» Work instructions
A faithful, complete copy of the entries below is required, with images removed.

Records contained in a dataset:
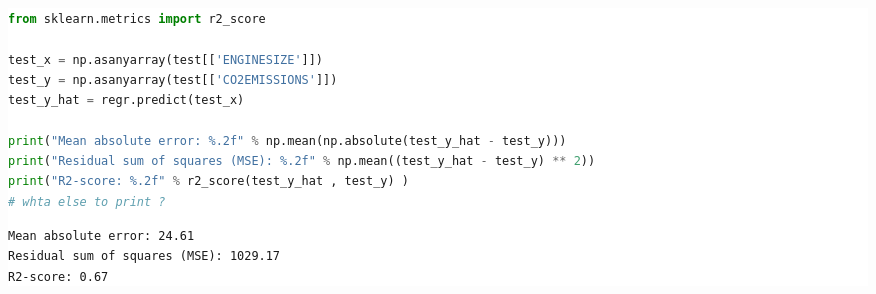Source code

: 

```python
from sklearn.metrics import r2_score

test_x = np.asanyarray(test[['ENGINESIZE']])
test_y = np.asanyarray(test[['CO2EMISSIONS']])
test_y_hat = regr.predict(test_x)

print("Mean absolute error: %.2f" % np.mean(np.absolute(test_y_hat - test_y)))
print("Residual sum of squares (MSE): %.2f" % np.mean((test_y_hat - test_y) ** 2))
print("R2-score: %.2f" % r2_score(test_y_hat , test_y) )
# whta else to print ?
```

    Mean absolute error: 24.61
    Residual sum of squares (MSE): 1029.17
    R2-score: 0.67
    


```python

```


```python

```


```python

```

» Written response
Source code

: 

```python
from sklearn.metrics import r2_score

test_x = np.asanyarray(test[['ENGINESIZE']])
test_y = np.asanyarray(test[['CO2EMISSIONS']])
test_y_hat = regr.predict(test_x)

print("Mean absolute error: %.2f" % np.mean(np.absolute(test_y_hat - test_y)))
print("Residual sum of squares (MSE): %.2f" % np.mean((test_y_hat - test_y) ** 2))
print("R2-score: %.2f" % r2_score(test_y_hat , test_y) )
# whta else to print ?
```

    Mean absolute error: 24.61
    Residual sum of squares (MSE): 1029.17
    R2-score: 0.67
    


```python

```


```python

```


```python

```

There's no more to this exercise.